The "horse" worked his boat transporting onions to England, but then was told so much more money could be made (during Prohibition) by carrying alcohol to the U.S. Even officials were doing it. His voyage is ill-starred, though he does find the small port S of N.Y.C., surrounded by three armed coast guard packets. He's sentenced to years in Sing-Sing, which explains his tatoo, S S. A genial American revenuer helps him get out, where he works on the docks, saves money to return to Fance.
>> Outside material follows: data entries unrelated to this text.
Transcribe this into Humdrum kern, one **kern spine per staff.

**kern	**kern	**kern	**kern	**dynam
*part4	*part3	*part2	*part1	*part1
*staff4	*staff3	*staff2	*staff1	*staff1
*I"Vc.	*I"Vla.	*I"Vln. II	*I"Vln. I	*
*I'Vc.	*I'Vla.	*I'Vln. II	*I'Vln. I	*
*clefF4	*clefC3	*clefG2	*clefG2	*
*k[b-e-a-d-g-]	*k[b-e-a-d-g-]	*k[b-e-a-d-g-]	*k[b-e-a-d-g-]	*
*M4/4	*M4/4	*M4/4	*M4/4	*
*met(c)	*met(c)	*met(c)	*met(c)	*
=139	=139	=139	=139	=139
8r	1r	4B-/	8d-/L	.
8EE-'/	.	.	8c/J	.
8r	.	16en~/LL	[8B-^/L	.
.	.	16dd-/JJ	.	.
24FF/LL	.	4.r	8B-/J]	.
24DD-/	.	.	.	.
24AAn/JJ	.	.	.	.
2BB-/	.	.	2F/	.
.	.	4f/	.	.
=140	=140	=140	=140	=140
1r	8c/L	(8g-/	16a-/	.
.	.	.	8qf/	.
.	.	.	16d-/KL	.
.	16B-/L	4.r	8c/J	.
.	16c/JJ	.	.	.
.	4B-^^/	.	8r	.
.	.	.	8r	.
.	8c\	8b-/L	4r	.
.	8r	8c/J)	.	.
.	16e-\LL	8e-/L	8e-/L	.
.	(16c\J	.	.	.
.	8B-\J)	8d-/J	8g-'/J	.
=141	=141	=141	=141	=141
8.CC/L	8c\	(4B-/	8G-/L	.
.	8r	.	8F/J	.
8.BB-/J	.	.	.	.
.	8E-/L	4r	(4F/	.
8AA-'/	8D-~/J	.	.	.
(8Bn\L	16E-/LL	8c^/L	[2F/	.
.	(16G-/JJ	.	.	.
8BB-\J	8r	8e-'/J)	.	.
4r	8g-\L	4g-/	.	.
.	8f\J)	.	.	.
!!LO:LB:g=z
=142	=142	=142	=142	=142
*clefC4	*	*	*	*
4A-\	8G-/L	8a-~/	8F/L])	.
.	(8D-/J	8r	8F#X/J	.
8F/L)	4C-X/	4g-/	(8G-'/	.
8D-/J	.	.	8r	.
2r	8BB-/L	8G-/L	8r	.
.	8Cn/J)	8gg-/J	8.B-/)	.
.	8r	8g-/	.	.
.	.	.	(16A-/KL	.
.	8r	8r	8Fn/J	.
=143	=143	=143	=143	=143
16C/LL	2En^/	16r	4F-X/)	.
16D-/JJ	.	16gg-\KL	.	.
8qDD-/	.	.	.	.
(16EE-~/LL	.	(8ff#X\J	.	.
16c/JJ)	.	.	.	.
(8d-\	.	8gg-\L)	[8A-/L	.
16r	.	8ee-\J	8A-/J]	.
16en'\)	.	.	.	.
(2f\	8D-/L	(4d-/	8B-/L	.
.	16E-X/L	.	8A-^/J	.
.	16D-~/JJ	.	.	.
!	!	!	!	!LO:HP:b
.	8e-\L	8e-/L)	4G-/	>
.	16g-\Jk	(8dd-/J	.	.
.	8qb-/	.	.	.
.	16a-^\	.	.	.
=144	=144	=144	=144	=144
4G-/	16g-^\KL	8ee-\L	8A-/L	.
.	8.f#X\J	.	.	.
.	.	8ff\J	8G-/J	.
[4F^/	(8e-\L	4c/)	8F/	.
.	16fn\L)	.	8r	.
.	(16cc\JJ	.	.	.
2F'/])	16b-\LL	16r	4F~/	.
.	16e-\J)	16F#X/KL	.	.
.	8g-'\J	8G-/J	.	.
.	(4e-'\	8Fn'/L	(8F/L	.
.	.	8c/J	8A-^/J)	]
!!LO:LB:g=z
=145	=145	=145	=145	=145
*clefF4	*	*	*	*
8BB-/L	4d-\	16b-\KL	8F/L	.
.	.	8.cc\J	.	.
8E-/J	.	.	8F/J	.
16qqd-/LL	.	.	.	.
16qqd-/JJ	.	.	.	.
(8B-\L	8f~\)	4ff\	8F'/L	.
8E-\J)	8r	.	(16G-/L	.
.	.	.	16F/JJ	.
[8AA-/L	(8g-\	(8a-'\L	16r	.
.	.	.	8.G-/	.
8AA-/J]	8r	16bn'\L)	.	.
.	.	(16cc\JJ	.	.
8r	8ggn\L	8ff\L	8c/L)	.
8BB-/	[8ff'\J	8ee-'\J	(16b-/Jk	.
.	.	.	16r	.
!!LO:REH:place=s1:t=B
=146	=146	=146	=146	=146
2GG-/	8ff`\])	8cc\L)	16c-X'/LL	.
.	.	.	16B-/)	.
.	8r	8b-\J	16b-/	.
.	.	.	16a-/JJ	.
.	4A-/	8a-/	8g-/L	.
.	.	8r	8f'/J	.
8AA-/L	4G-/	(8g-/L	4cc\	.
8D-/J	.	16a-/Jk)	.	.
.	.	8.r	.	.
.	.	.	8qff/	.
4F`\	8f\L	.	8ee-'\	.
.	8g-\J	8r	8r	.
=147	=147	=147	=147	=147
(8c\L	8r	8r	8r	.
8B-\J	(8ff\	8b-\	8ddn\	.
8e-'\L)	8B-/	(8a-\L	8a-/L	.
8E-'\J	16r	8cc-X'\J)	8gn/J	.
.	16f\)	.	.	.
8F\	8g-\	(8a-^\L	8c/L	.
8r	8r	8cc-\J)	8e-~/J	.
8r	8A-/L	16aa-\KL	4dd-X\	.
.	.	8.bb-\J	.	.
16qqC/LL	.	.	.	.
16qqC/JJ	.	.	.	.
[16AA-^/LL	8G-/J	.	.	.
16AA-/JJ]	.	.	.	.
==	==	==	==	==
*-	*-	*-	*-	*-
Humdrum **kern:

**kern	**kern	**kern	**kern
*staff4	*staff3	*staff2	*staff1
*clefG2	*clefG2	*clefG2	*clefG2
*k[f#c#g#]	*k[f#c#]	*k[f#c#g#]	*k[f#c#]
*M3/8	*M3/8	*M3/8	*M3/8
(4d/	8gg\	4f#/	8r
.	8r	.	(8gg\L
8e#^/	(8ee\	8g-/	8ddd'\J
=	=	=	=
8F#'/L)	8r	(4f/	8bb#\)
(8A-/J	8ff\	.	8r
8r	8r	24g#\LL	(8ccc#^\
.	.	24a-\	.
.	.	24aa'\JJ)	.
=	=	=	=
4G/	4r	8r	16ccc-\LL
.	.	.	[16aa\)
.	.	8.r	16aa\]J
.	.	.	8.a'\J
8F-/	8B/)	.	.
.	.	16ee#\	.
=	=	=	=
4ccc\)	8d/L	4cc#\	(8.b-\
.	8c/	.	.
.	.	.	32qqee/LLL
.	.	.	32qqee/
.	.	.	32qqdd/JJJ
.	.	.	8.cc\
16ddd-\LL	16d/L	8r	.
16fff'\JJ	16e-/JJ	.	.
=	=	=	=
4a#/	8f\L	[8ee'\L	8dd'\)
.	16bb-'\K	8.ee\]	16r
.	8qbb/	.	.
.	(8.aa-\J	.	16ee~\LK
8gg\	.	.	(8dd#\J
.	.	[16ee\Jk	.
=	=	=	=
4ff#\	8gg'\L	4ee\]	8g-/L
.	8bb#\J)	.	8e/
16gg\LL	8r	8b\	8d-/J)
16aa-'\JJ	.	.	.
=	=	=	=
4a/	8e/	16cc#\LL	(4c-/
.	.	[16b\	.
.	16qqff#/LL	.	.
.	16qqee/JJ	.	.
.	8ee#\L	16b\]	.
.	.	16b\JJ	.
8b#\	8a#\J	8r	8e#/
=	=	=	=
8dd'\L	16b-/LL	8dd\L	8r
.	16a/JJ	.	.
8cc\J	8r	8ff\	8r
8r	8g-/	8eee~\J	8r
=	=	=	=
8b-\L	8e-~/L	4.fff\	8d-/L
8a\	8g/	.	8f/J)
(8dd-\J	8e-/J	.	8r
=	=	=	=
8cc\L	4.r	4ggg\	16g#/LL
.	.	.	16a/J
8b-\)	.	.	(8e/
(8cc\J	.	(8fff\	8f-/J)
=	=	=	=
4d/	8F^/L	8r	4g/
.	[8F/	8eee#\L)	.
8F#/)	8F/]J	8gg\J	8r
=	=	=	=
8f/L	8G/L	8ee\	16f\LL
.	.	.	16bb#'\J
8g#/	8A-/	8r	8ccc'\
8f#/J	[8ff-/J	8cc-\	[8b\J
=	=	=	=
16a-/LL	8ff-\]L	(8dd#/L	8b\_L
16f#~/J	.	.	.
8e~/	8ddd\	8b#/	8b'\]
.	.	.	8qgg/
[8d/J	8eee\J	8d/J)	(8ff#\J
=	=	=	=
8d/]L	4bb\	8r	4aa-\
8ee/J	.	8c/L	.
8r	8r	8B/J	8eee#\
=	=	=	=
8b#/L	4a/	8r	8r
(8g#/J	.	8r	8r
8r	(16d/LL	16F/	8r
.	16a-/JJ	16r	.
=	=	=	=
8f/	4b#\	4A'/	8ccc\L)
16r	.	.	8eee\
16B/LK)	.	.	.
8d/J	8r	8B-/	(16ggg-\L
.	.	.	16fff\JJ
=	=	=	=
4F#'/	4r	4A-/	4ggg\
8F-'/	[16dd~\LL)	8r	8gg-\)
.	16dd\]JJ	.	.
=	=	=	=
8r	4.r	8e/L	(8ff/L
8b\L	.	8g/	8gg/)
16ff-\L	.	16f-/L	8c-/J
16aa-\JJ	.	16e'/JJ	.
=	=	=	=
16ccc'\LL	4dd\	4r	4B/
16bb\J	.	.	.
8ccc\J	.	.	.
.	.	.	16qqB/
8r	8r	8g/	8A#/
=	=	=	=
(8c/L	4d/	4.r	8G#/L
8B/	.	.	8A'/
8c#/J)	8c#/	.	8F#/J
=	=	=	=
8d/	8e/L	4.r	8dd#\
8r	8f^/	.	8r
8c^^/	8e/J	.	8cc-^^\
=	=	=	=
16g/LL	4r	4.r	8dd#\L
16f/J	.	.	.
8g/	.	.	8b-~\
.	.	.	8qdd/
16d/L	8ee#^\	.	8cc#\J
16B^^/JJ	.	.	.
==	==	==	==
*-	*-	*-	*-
He had undertaken the rum-running to gain money to marry Emma, who is left to fend for herself as "la fille de halle," waitress and chambermaid, I guess.
My French is middling, so I often enjoy phrases that may be either Simenon's style, or normal phrasing, like "toit de toile," roof of canvas, or the sound of a fountain, "un adorable glouglou." French onomatopoeia differs from English, here I'd guess "gurgle." Curious how every language hears the same sounds differently: the screen of language filters the sound.
* The Mayor would be a Trumpy in 2020 U.S., supporting opening buisness in the midst of Covid 19.
Read in the Fayard pocket edition, 1974.